Up to and including the line that holds "Leitner, F., Mardis, S.", copy every line of the records below exactly, starting at the first; leave pictures out.

* [WORKING DATA]:
........

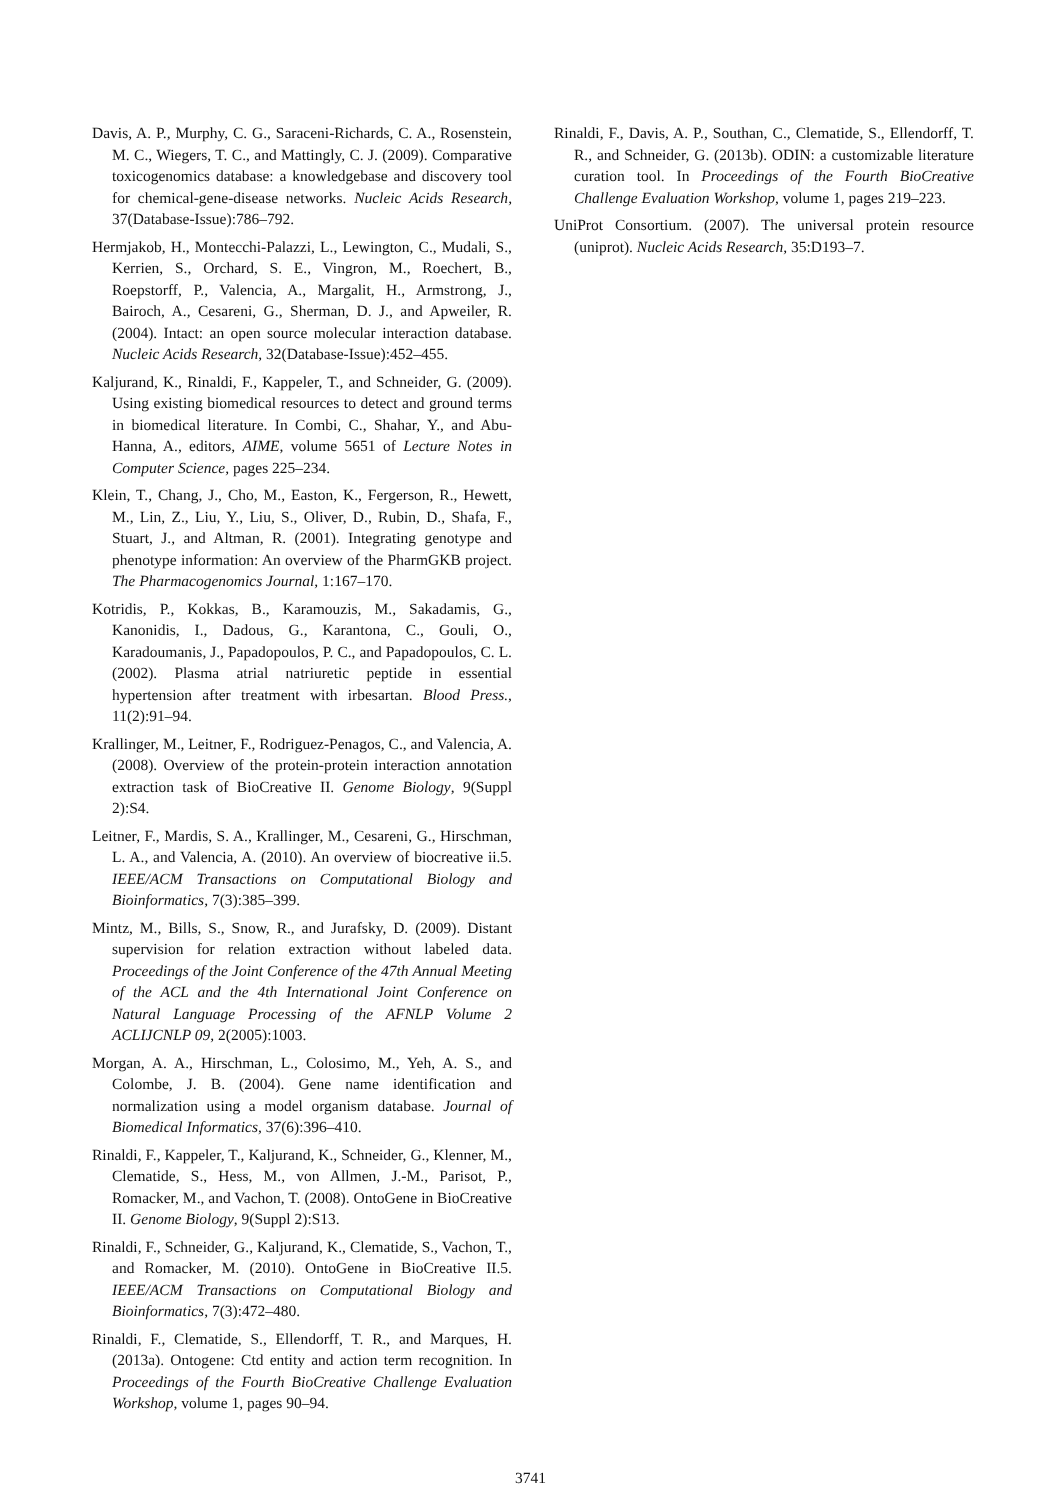Davis, A. P., Murphy, C. G., Saraceni-Richards, C. A., Rosenstein, M. C., Wiegers, T. C., and Mattingly, C. J. (2009). Comparative toxicogenomics database: a knowledgebase and discovery tool for chemical-gene-disease networks. Nucleic Acids Research, 37(Database-Issue):786–792.
Hermjakob, H., Montecchi-Palazzi, L., Lewington, C., Mudali, S., Kerrien, S., Orchard, S. E., Vingron, M., Roechert, B., Roepstorff, P., Valencia, A., Margalit, H., Armstrong, J., Bairoch, A., Cesareni, G., Sherman, D. J., and Apweiler, R. (2004). Intact: an open source molecular interaction database. Nucleic Acids Research, 32(Database-Issue):452–455.
Kaljurand, K., Rinaldi, F., Kappeler, T., and Schneider, G. (2009). Using existing biomedical resources to detect and ground terms in biomedical literature. In Combi, C., Shahar, Y., and Abu-Hanna, A., editors, AIME, volume 5651 of Lecture Notes in Computer Science, pages 225–234.
Klein, T., Chang, J., Cho, M., Easton, K., Fergerson, R., Hewett, M., Lin, Z., Liu, Y., Liu, S., Oliver, D., Rubin, D., Shafa, F., Stuart, J., and Altman, R. (2001). Integrating genotype and phenotype information: An overview of the PharmGKB project. The Pharmacogenomics Journal, 1:167–170.
Kotridis, P., Kokkas, B., Karamouzis, M., Sakadamis, G., Kanonidis, I., Dadous, G., Karantona, C., Gouli, O., Karadoumanis, J., Papadopoulos, P. C., and Papadopoulos, C. L. (2002). Plasma atrial natriuretic peptide in essential hypertension after treatment with irbesartan. Blood Press., 11(2):91–94.
Krallinger, M., Leitner, F., Rodriguez-Penagos, C., and Valencia, A. (2008). Overview of the protein-protein interaction annotation extraction task of BioCreative II. Genome Biology, 9(Suppl 2):S4.
Leitner, F., Mardis, S. A., Krallinger, M., Cesareni, G., Hirschman, L. A., and Valencia, A. (2010). An overview of biocreative ii.5. IEEE/ACM Transactions on Computational Biology and Bioinformatics, 7(3):385–399.
Mintz, M., Bills, S., Snow, R., and Jurafsky, D. (2009). Distant supervision for relation extraction without labeled data. Proceedings of the Joint Conference of the 47th Annual Meeting of the ACL and the 4th International Joint Conference on Natural Language Processing of the AFNLP Volume 2 ACLIJCNLP 09, 2(2005):1003.
Morgan, A. A., Hirschman, L., Colosimo, M., Yeh, A. S., and Colombe, J. B. (2004). Gene name identification and normalization using a model organism database. Journal of Biomedical Informatics, 37(6):396–410.
Rinaldi, F., Kappeler, T., Kaljurand, K., Schneider, G., Klenner, M., Clematide, S., Hess, M., von Allmen, J.-M., Parisot, P., Romacker, M., and Vachon, T. (2008). OntoGene in BioCreative II. Genome Biology, 9(Suppl 2):S13.
Rinaldi, F., Schneider, G., Kaljurand, K., Clematide, S., Vachon, T., and Romacker, M. (2010). OntoGene in BioCreative II.5. IEEE/ACM Transactions on Computational Biology and Bioinformatics, 7(3):472–480.
Rinaldi, F., Clematide, S., Ellendorff, T. R., and Marques, H. (2013a). Ontogene: Ctd entity and action term recognition. In Proceedings of the Fourth BioCreative Challenge Evaluation Workshop, volume 1, pages 90–94.
Rinaldi, F., Davis, A. P., Southan, C., Clematide, S., Ellendorff, T. R., and Schneider, G. (2013b). ODIN: a customizable literature curation tool. In Proceedings of the Fourth BioCreative Challenge Evaluation Workshop, volume 1, pages 219–223.
UniProt Consortium. (2007). The universal protein resource (uniprot). Nucleic Acids Research, 35:D193–7.
3741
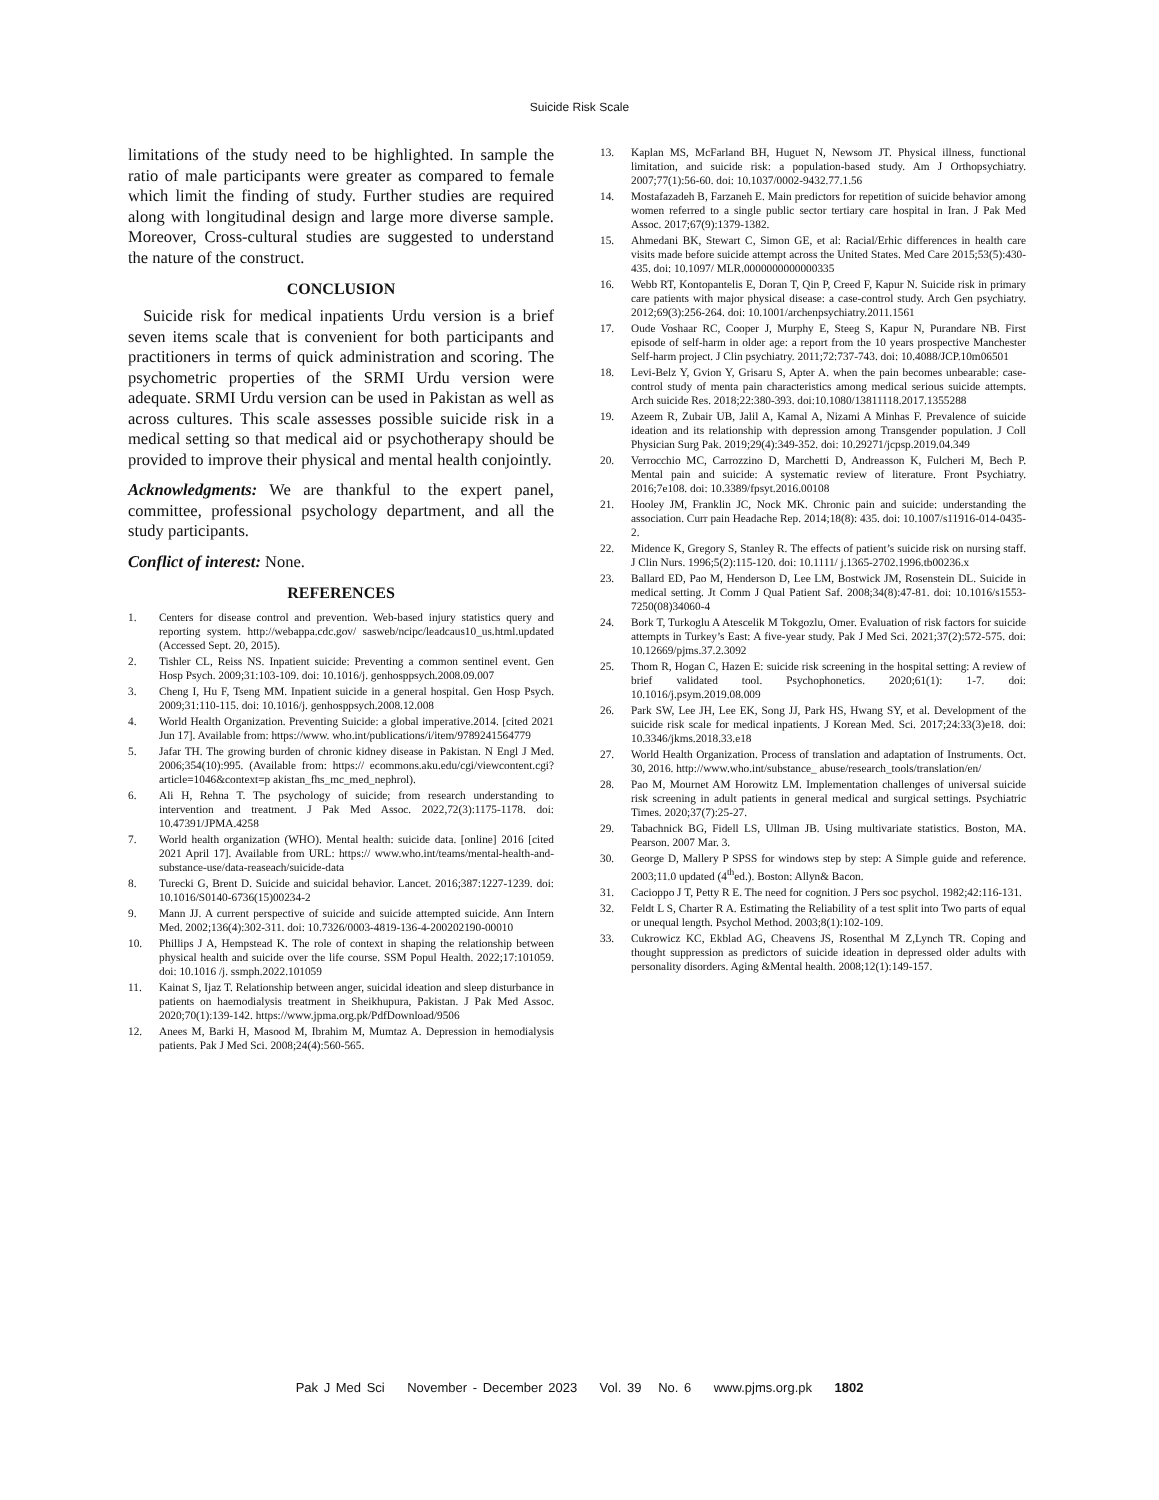Suicide Risk Scale
limitations of the study need to be highlighted. In sample the ratio of male participants were greater as compared to female which limit the finding of study. Further studies are required along with longitudinal design and large more diverse sample. Moreover, Cross-cultural studies are suggested to understand the nature of the construct.
CONCLUSION
Suicide risk for medical inpatients Urdu version is a brief seven items scale that is convenient for both participants and practitioners in terms of quick administration and scoring. The psychometric properties of the SRMI Urdu version were adequate. SRMI Urdu version can be used in Pakistan as well as across cultures. This scale assesses possible suicide risk in a medical setting so that medical aid or psychotherapy should be provided to improve their physical and mental health conjointly.
Acknowledgments: We are thankful to the expert panel, committee, professional psychology department, and all the study participants.
Conflict of interest: None.
REFERENCES
1. Centers for disease control and prevention. Web-based injury statistics query and reporting system. http://webappa.cdc.gov/ sasweb/ncipc/leadcaus10_us.html.updated (Accessed Sept. 20, 2015).
2. Tishler CL, Reiss NS. Inpatient suicide: Preventing a common sentinel event. Gen Hosp Psych. 2009;31:103-109. doi: 10.1016/j. genhosppsych.2008.09.007
3. Cheng I, Hu F, Tseng MM. Inpatient suicide in a general hospital. Gen Hosp Psych. 2009;31:110-115. doi: 10.1016/j. genhosppsych.2008.12.008
4. World Health Organization. Preventing Suicide: a global imperative.2014. [cited 2021 Jun 17]. Available from: https://www. who.int/publications/i/item/9789241564779
5. Jafar TH. The growing burden of chronic kidney disease in Pakistan. N Engl J Med. 2006;354(10):995. (Available from: https:// ecommons.aku.edu/cgi/viewcontent.cgi?article=1046&context=p akistan_fhs_mc_med_nephrol).
6. Ali H, Rehna T. The psychology of suicide; from research understanding to intervention and treatment. J Pak Med Assoc. 2022,72(3):1175-1178. doi: 10.47391/JPMA.4258
7. World health organization (WHO). Mental health: suicide data. [online] 2016 [cited 2021 April 17]. Available from URL: https:// www.who.int/teams/mental-health-and-substance-use/data-reaseach/suicide-data
8. Turecki G, Brent D. Suicide and suicidal behavior. Lancet. 2016;387:1227-1239. doi: 10.1016/S0140-6736(15)00234-2
9. Mann JJ. A current perspective of suicide and suicide attempted suicide. Ann Intern Med. 2002;136(4):302-311. doi: 10.7326/0003-4819-136-4-200202190-00010
10. Phillips J A, Hempstead K. The role of context in shaping the relationship between physical health and suicide over the life course. SSM Popul Health. 2022;17:101059. doi: 10.1016 /j. ssmph.2022.101059
11. Kainat S, Ijaz T. Relationship between anger, suicidal ideation and sleep disturbance in patients on haemodialysis treatment in Sheikhupura, Pakistan. J Pak Med Assoc. 2020;70(1):139-142. https://www.jpma.org.pk/PdfDownload/9506
12. Anees M, Barki H, Masood M, Ibrahim M, Mumtaz A. Depression in hemodialysis patients. Pak J Med Sci. 2008;24(4):560-565.
13. Kaplan MS, McFarland BH, Huguet N, Newsom JT. Physical illness, functional limitation, and suicide risk: a population-based study. Am J Orthopsychiatry. 2007;77(1):56-60. doi: 10.1037/0002-9432.77.1.56
14. Mostafazadeh B, Farzaneh E. Main predictors for repetition of suicide behavior among women referred to a single public sector tertiary care hospital in Iran. J Pak Med Assoc. 2017;67(9):1379-1382.
15. Ahmedani BK, Stewart C, Simon GE, et al: Racial/Erhic differences in health care visits made before suicide attempt across the United States. Med Care 2015;53(5):430-435. doi: 10.1097/ MLR.0000000000000335
16. Webb RT, Kontopantelis E, Doran T, Qin P, Creed F, Kapur N. Suicide risk in primary care patients with major physical disease: a case-control study. Arch Gen psychiatry. 2012;69(3):256-264. doi: 10.1001/archenpsychiatry.2011.1561
17. Oude Voshaar RC, Cooper J, Murphy E, Steeg S, Kapur N, Purandare NB. First episode of self-harm in older age: a report from the 10 years prospective Manchester Self-harm project. J Clin psychiatry. 2011;72:737-743. doi: 10.4088/JCP.10m06501
18. Levi-Belz Y, Gvion Y, Grisaru S, Apter A. when the pain becomes unbearable: case-control study of menta pain characteristics among medical serious suicide attempts. Arch suicide Res. 2018;22:380-393. doi:10.1080/13811118.2017.1355288
19. Azeem R, Zubair UB, Jalil A, Kamal A, Nizami A Minhas F. Prevalence of suicide ideation and its relationship with depression among Transgender population. J Coll Physician Surg Pak. 2019;29(4):349-352. doi: 10.29271/jcpsp.2019.04.349
20. Verrocchio MC, Carrozzino D, Marchetti D, Andreasson K, Fulcheri M, Bech P. Mental pain and suicide: A systematic review of literature. Front Psychiatry. 2016;7e108. doi: 10.3389/fpsyt.2016.00108
21. Hooley JM, Franklin JC, Nock MK. Chronic pain and suicide: understanding the association. Curr pain Headache Rep. 2014;18(8): 435. doi: 10.1007/s11916-014-0435-2.
22. Midence K, Gregory S, Stanley R. The effects of patient’s suicide risk on nursing staff. J Clin Nurs. 1996;5(2):115-120. doi: 10.1111/ j.1365-2702.1996.tb00236.x
23. Ballard ED, Pao M, Henderson D, Lee LM, Bostwick JM, Rosenstein DL. Suicide in medical setting. Jt Comm J Qual Patient Saf. 2008;34(8):47-81. doi: 10.1016/s1553-7250(08)34060-4
24. Bork T, Turkoglu A Atescelik M Tokgozlu, Omer. Evaluation of risk factors for suicide attempts in Turkey’s East: A five-year study. Pak J Med Sci. 2021;37(2):572-575. doi: 10.12669/pjms.37.2.3092
25. Thom R, Hogan C, Hazen E: suicide risk screening in the hospital setting: A review of brief validated tool. Psychophonetics. 2020;61(1): 1-7. doi: 10.1016/j.psym.2019.08.009
26. Park SW, Lee JH, Lee EK, Song JJ, Park HS, Hwang SY, et al. Development of the suicide risk scale for medical inpatients. J Korean Med. Sci. 2017;24:33(3)e18. doi: 10.3346/jkms.2018.33.e18
27. World Health Organization. Process of translation and adaptation of Instruments. Oct. 30, 2016. http://www.who.int/substance_ abuse/research_tools/translation/en/
28. Pao M, Mournet AM Horowitz LM. Implementation challenges of universal suicide risk screening in adult patients in general medical and surgical settings. Psychiatric Times. 2020;37(7):25-27.
29. Tabachnick BG, Fidell LS, Ullman JB. Using multivariate statistics. Boston, MA. Pearson. 2007 Mar. 3.
30. George D, Mallery P SPSS for windows step by step: A Simple guide and reference. 2003;11.0 updated (4<sup>th</sup>ed.). Boston: Allyn& Bacon.
31. Cacioppo J T, Petty R E. The need for cognition. J Pers soc psychol. 1982;42:116-131.
32. Feldt L S, Charter R A. Estimating the Reliability of a test split into Two parts of equal or unequal length. Psychol Method. 2003;8(1):102-109.
33. Cukrowicz KC, Ekblad AG, Cheavens JS, Rosenthal M Z,Lynch TR. Coping and thought suppression as predictors of suicide ideation in depressed older adults with personality disorders. Aging &Mental health. 2008;12(1):149-157.
Pak J Med Sci November - December 2023 Vol. 39 No. 6 www.pjms.org.pk 1802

........

* [SOLUTION TO THE PROBLEM]:
Davis, A. P., Murphy, C. G., Saraceni-Richards, C. A., Rosenstein, M. C., Wiegers, T. C., and Mattingly, C. J. (2009). Comparative toxicogenomics database: a knowledgebase and discovery tool for chemical-gene-disease networks. Nucleic Acids Research, 37(Database-Issue):786–792.
Hermjakob, H., Montecchi-Palazzi, L., Lewington, C., Mudali, S., Kerrien, S., Orchard, S. E., Vingron, M., Roechert, B., Roepstorff, P., Valencia, A., Margalit, H., Armstrong, J., Bairoch, A., Cesareni, G., Sherman, D. J., and Apweiler, R. (2004). Intact: an open source molecular interaction database. Nucleic Acids Research, 32(Database-Issue):452–455.
Kaljurand, K., Rinaldi, F., Kappeler, T., and Schneider, G. (2009). Using existing biomedical resources to detect and ground terms in biomedical literature. In Combi, C., Shahar, Y., and Abu-Hanna, A., editors, AIME, volume 5651 of Lecture Notes in Computer Science, pages 225–234.
Klein, T., Chang, J., Cho, M., Easton, K., Fergerson, R., Hewett, M., Lin, Z., Liu, Y., Liu, S., Oliver, D., Rubin, D., Shafa, F., Stuart, J., and Altman, R. (2001). Integrating genotype and phenotype information: An overview of the PharmGKB project. The Pharmacogenomics Journal, 1:167–170.
Kotridis, P., Kokkas, B., Karamouzis, M., Sakadamis, G., Kanonidis, I., Dadous, G., Karantona, C., Gouli, O., Karadoumanis, J., Papadopoulos, P. C., and Papadopoulos, C. L. (2002). Plasma atrial natriuretic peptide in essential hypertension after treatment with irbesartan. Blood Press., 11(2):91–94.
Krallinger, M., Leitner, F., Rodriguez-Penagos, C., and Valencia, A. (2008). Overview of the protein-protein interaction annotation extraction task of BioCreative II. Genome Biology, 9(Suppl 2):S4.
Leitner, F., Mardis, S. A., Krallinger, M., Cesareni, G., Hirschman, L. A., and Valencia, A. (2010). An overview of biocreative ii.5. IEEE/ACM Transactions on Computational Biology and Bioinformatics, 7(3):385–399.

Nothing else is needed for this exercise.